La Princesa, halagada
por tantos agasajos, disimuló su extrañeza por la ausencia del novio, y quizá
pensó que era una costumbre del país de su futuro esposo.
Pasaron los días, y
llegó el tan esperado y temido por los reyes en que se realizaría el enlace.
Miles de luces
iluminaban el salón dispuesto para el banquete, y la mesa desbordaba de
manjares deliciosos.
Los reyes ocupaban altos
sitiales, y frente a ellos otros más pequeños estaban destinados a los novios.
La joven Princesa estaba
bellísima con las mejillas como dos amapolas y el cabello del color de las
espigas del trigo maduro, que el traje blanco hacía resaltar.
Tomó asiento rodeada de
sus damas, y acongojada notó que el sitio de su esposo estaba vacío.
“¿Cuándo se mostrará por
fin el Príncipe? “, pensó.
Trató de sobreponerse, y
comió y bebió bastante serena. Por fin terminó el banquete, y los reyes,
procurando disimular su turbación frente a los cortesanos, condujeron a la niña
al aposento que se le destinara, y sin contestar a su muda interrogación le
desearon buenas noches y se retiraron.
Poco o nada durmieron
los reyes esa noche, ansiosos por la suerte de la princesa, a quien presumían
en compañía del dragón, que al fin se habría presentado ante su novia.
Apuntaba la aurora
cuando con sigilo se encaminaron al cuarto de los desposados, cuya puerta
abierta de par en par dejaba ver las camas intactas.
¿Qué había hecho el
dragón de la joven? ¿La habría devorado?
Porque si bien era un Príncipe,
también era una terrible fiera.
Pasaron los días, y como
el misterio no se aclarara, el Príncipe rubio, esperando que su hermano se
contentara con la esposa que se había llevado, hizo atar la carroza de las
grandes ocasiones, y con su comitiva salió a correr mundo en procura de una
princesa digna de ser su esposa.
Mucho habían andado, ya
vislumbraban las luces de una ciudad extranjera, cuando el dragón, tan furioso
e intratable como siempre, les impidió continuar el viaje.
Cuando el Rey se enteró
de lo sucedido, en la creencia de que la novia dada al dragón no había sido de
su gusto, y resuelto a conseguir la tranquilidad de su segundo hijo, se dirigió
a uno de los jardineros del palacio, cuya hija tenía fama de hermosa y discreta,
y haciéndole toda clase de promesas y desoyendo las protestas del hombre, se
llevó a la joven al palacio.
Estaba ésta hilando, y
sus lágrimas caían sobre la rueca.
Temblaba la pobre
muchacha al pensar en la suerte que el destino le reservaba, cuando se le
apareció una extraña anciana, que le dijo:
- Comprendo vuestro temor,
pero nada malo os pasará.
La indiscreción de una
mujer sumió a un príncipe en la desgracia; la discreción y el valor de otra lo salvarán.
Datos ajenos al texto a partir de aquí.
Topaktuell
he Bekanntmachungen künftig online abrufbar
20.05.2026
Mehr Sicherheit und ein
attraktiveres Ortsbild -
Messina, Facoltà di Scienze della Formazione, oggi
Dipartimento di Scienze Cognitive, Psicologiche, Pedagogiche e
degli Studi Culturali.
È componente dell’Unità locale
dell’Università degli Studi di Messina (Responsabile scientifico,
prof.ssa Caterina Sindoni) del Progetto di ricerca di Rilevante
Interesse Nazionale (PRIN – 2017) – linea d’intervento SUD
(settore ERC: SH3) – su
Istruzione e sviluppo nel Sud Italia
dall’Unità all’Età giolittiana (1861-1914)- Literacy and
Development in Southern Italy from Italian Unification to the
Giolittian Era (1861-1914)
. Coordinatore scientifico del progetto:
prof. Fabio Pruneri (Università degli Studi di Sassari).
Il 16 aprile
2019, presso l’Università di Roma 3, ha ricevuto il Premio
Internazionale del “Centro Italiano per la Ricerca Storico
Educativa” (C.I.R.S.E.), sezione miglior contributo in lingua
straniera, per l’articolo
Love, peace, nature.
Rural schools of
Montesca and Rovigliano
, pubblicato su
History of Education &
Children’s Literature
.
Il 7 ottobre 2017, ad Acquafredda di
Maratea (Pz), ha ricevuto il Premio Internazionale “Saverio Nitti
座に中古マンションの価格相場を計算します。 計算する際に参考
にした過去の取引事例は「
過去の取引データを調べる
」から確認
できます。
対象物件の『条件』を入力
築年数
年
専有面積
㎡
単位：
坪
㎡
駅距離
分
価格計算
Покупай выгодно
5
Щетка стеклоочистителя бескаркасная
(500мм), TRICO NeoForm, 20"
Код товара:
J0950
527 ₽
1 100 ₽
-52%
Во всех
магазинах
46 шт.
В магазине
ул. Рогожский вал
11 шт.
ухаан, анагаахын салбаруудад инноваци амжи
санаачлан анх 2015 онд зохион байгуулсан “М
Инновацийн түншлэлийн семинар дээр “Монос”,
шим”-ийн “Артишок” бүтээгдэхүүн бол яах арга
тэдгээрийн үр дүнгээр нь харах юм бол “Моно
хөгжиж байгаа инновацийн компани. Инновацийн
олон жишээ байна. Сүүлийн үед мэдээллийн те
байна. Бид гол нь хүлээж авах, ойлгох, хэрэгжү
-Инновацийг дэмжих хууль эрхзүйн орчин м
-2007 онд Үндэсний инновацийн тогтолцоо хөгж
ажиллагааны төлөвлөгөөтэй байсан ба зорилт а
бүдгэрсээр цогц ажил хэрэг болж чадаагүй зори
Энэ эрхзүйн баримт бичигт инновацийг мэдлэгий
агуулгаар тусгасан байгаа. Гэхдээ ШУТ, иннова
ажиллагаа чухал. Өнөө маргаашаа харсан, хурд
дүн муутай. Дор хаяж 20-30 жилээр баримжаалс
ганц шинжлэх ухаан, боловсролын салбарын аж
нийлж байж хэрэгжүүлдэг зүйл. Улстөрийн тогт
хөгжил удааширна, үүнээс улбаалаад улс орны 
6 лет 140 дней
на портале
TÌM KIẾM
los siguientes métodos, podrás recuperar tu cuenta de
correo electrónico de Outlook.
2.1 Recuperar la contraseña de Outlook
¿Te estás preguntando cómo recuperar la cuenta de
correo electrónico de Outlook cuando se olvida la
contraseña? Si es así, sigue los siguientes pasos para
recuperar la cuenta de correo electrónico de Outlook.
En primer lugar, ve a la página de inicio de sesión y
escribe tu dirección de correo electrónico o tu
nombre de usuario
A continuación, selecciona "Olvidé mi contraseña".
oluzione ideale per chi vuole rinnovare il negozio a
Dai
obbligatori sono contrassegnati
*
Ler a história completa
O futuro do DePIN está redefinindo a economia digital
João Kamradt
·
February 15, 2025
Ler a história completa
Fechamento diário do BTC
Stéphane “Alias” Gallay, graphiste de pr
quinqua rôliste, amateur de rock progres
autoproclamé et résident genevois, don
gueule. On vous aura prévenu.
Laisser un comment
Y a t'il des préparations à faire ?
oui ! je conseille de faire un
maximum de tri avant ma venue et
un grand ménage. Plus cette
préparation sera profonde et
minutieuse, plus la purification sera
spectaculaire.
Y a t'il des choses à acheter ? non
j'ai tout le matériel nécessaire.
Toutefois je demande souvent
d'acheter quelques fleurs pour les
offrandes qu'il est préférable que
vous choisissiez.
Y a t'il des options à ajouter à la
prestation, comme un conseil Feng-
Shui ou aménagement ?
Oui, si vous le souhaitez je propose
Escuchad mis instrucciones: El día de la boda, un momento antes del banquete,
dirigíos al jardín y pedid que os dejen sola. Lo harán, pues nada se le puede
negar a una futura esposa.
- Y continuó - : En el
más apartado rincón, el que da al Noroeste, encontraréis un rosal, y en ese
rosal dos rosas. Una roja como la sangre, otra blanca como la nieve. Cortadlas,
y con precaución escondedlas entre vuestras ropas. Cuando, terminadas las ceremonias,
os encontréis sola en vuestro cuarto, se os aparecerá el dragón. Afrontadlo con
valor, pues a nada teme tanto éste como a las dulces palabras de una niña. Sólo
ellas tienen poder sobre él. Cuando notéis que aprecia vuestra compañía,
acercaos con las rosas, y muy suavemente dadle a aspirar su perfume. Luego
hacedle admirar su color, y por fin, cuando comprendáis que ya nada puede negaros,
pedidle que coma aunque sea sólo un pétalo de cada una de ellas. Seguid mis instrucciones,
y no os arrepentiréis de ello.
Y la anciana, la buena
hada que había perdonado, desapareció, dejando a la joven llena de esperanza.
Y todo debió suceder
como lo anunciara la vieja, pues el nuevo día iluminó a un príncipe al que un
encantamiento convirtió en dragón y a una buena joven que lo salvó; a una
bellísima princesa a quien se dio por muerta y que sonreía al Príncipe rubio
que por fin tenía novia, y a unos reyes ya viejos que los miraban satisfechos y
dichosos.
Cuentan que en ese reino
los hombres son felices, y que hay muchos jardines, y en los jardines rosales
que dan flores rojas como la sangre, unos, y blancas como la nieve, otros.